Unfortunately, I am no longer eligible to contribute to a traditional IRA, but that didn’t stop me from maxing out my wife’s IRA to $5,500 to take advantage of reducing my taxes by $1,375 and increasing our 2016 tax return. All funds were invested in VTI, Vanguard’s Total Stock Market Index Fund.
I was still eligible to able to contribute to my ROTH IRA but only up to $4,170. Half of the funds were invested in VTI, Vanguard’s Total Stock Market Index Fund, and the other half was invested into SNH the Senior Housing Properties Trust REIT. I bought into SNH on price dips which have set me up to receive an 8% annual dividend. By placing this order in a ROTH IRA tax-advantaged account I will not have to worry about paying taxes on the dividend payments. I intend to increase my positioning in SNH over the coming year using this ROTH account.
Before completing this post today, I doubled down on my position in Twitter as the stock bottomed out to it’s all time low and held at support. As you may remember from my previous investment holdings post, I believe Twitter is a great social platform but mismanaged as a company. I believe a buyout is inevitable and am happy to buy up a few more shares as close to or below the support line as possible. My risk mitigation plan is to limit my risk tolerance to $400 loss on this position.
Robo Advisor Investing
I started an account with Betterment and Wealthfront to test out their services. I placed $500 in each account and soon after learned about the Backdoor ROTH IRA strategy. Since then I decided not to contribute any more to these accounts. I intend to make my after-tax investments through my 401(k) during the second half of this year. All funds will be invested into Vanguard’s Total Stock Market Index Fund. Thanks to Jim Collins and his book the Simple Path to Wealth, I see no reason to further use robo advisors to diversify my portfolio, VTSAX / VTI is all I need.

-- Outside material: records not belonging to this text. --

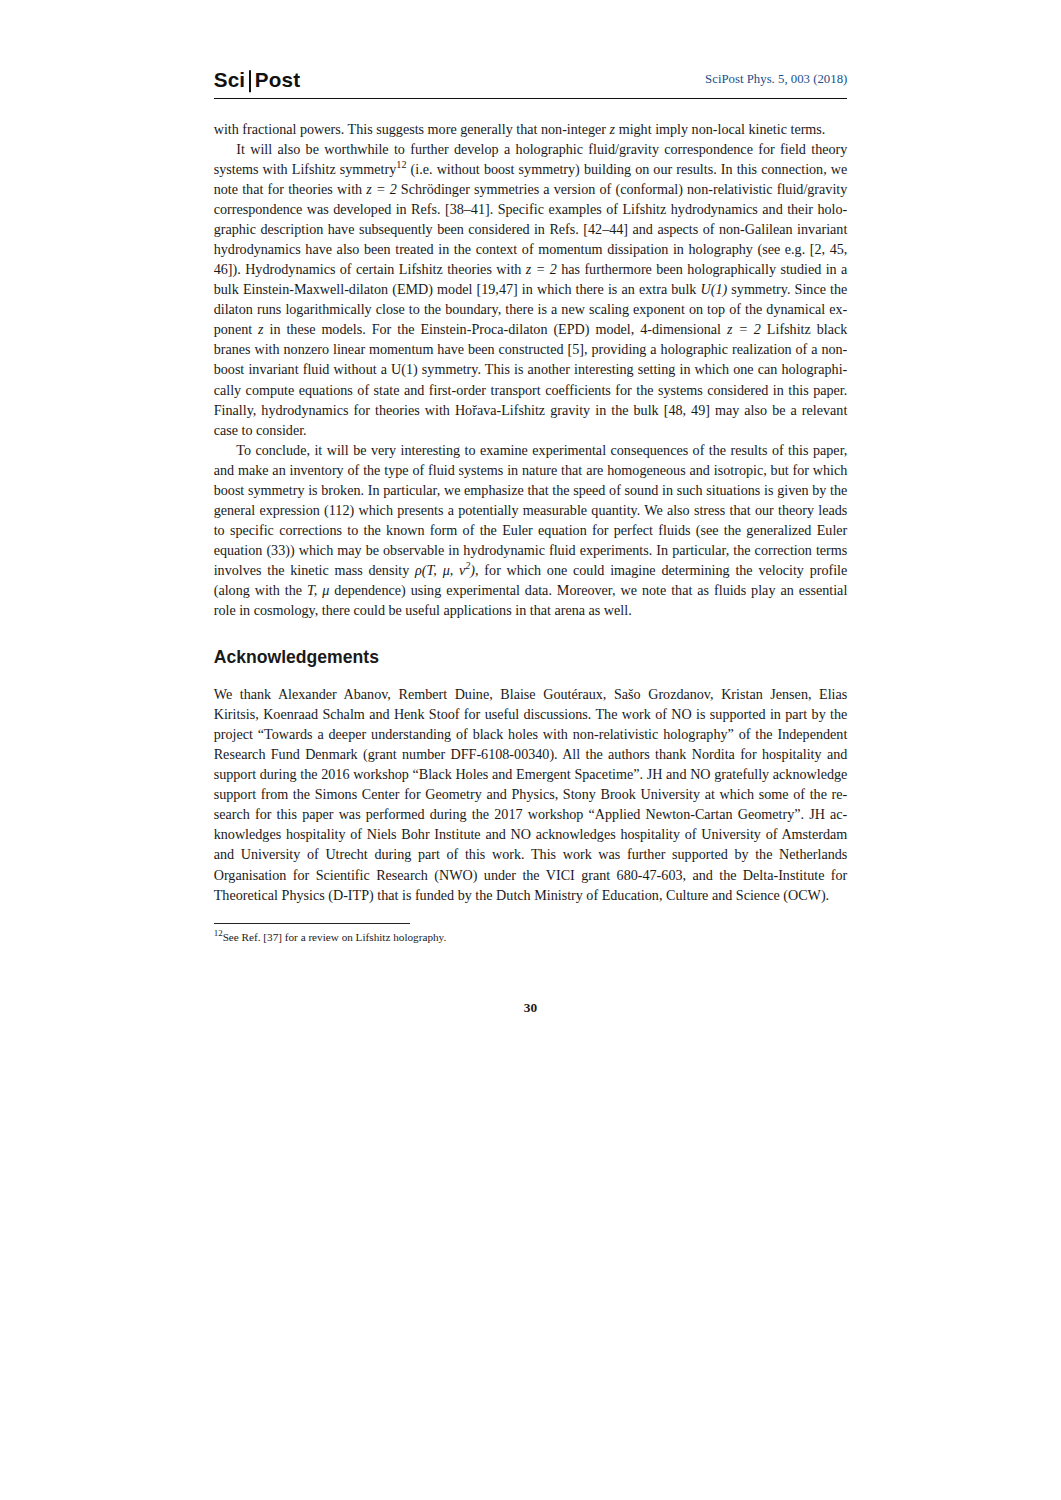Sci Post
SciPost Phys. 5, 003 (2018)
with fractional powers. This suggests more generally that non-integer z might imply non-local kinetic terms.
It will also be worthwhile to further develop a holographic fluid/gravity correspondence for field theory systems with Lifshitz symmetry12 (i.e. without boost symmetry) building on our results. In this connection, we note that for theories with z = 2 Schrödinger symmetries a version of (conformal) non-relativistic fluid/gravity correspondence was developed in Refs. [38–41]. Specific examples of Lifshitz hydrodynamics and their holographic description have subsequently been considered in Refs. [42–44] and aspects of non-Galilean invariant hydrodynamics have also been treated in the context of momentum dissipation in holography (see e.g. [2, 45, 46]). Hydrodynamics of certain Lifshitz theories with z = 2 has furthermore been holographically studied in a bulk Einstein-Maxwell-dilaton (EMD) model [19,47] in which there is an extra bulk U(1) symmetry. Since the dilaton runs logarithmically close to the boundary, there is a new scaling exponent on top of the dynamical exponent z in these models. For the Einstein-Proca-dilaton (EPD) model, 4-dimensional z = 2 Lifshitz black branes with nonzero linear momentum have been constructed [5], providing a holographic realization of a non-boost invariant fluid without a U(1) symmetry. This is another interesting setting in which one can holographically compute equations of state and first-order transport coefficients for the systems considered in this paper. Finally, hydrodynamics for theories with Hořava-Lifshitz gravity in the bulk [48, 49] may also be a relevant case to consider.
To conclude, it will be very interesting to examine experimental consequences of the results of this paper, and make an inventory of the type of fluid systems in nature that are homogeneous and isotropic, but for which boost symmetry is broken. In particular, we emphasize that the speed of sound in such situations is given by the general expression (112) which presents a potentially measurable quantity. We also stress that our theory leads to specific corrections to the known form of the Euler equation for perfect fluids (see the generalized Euler equation (33)) which may be observable in hydrodynamic fluid experiments. In particular, the correction terms involves the kinetic mass density ρ(T, μ, v2), for which one could imagine determining the velocity profile (along with the T, μ dependence) using experimental data. Moreover, we note that as fluids play an essential role in cosmology, there could be useful applications in that arena as well.
Acknowledgements
We thank Alexander Abanov, Rembert Duine, Blaise Goutéraux, Sašo Grozdanov, Kristan Jensen, Elias Kiritsis, Koenraad Schalm and Henk Stoof for useful discussions. The work of NO is supported in part by the project “Towards a deeper understanding of black holes with non-relativistic holography” of the Independent Research Fund Denmark (grant number DFF-6108-00340). All the authors thank Nordita for hospitality and support during the 2016 workshop “Black Holes and Emergent Spacetime”. JH and NO gratefully acknowledge support from the Simons Center for Geometry and Physics, Stony Brook University at which some of the research for this paper was performed during the 2017 workshop “Applied Newton-Cartan Geometry”. JH acknowledges hospitality of Niels Bohr Institute and NO acknowledges hospitality of University of Amsterdam and University of Utrecht during part of this work. This work was further supported by the Netherlands Organisation for Scientific Research (NWO) under the VICI grant 680-47-603, and the Delta-Institute for Theoretical Physics (D-ITP) that is funded by the Dutch Ministry of Education, Culture and Science (OCW).
12See Ref. [37] for a review on Lifshitz holography.
30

I invested $20,000 at the beginning of the year into brand new storage units, in Saint Louis, Missouri. The deal closed at the end of January and I should receive my first quarterly payment in May.
I picked up about $400 through affiliate programs related to this blog and an extra $300 by providing personal finance consulting services to some acquaintances. This is something that I am going to explore further in the future as a primary side hustle to make beer/toy/vacation money.
In December I analyzed our family food expenses for 2016 and realized we had doubled our spending over any previous year by relying on weekly meal subscription services and restaurants. We made a conscious decision to drive this cost down by utilizing the recipes from the meal subscription service but sourcing the food ourselves from the grocery. As you can see from the chart below our food expenses have dropped by 40% to 50%. Overall I have done pretty well as sticking to my $2.67 per person per meal goal, but I started to slip at the end of March where I became lazy about cooking dinner and went out to restaurants a little more than planned. Overall the spending was still below previous averages so I am not too disappointed.
I used to average between $200 and $300 a month on online orders. A portion of these were impulsive purchases. Since making an effort to delay purchases in my shopping cart I have been able to our monthly online spending between $100 and $150. There have only been three impulsive orders since December. What did I buy? A power circular saw to build a flower box and destroy stuff, a walker for my grandma, and a WeMo Mini Smart Plug to connect my living room lights to the Amazon Echo. I can’t kick myself in the butt over the first two purchases, the WeMo was an unnecessary purchase, but something I have wanted for over a year. I do feel a little guilty about this purchase, but it will be used daily to control the lights in my new living room so at least it’s not a wasted purchase.
Overall I feel like I am on track with all of my goals for 2017.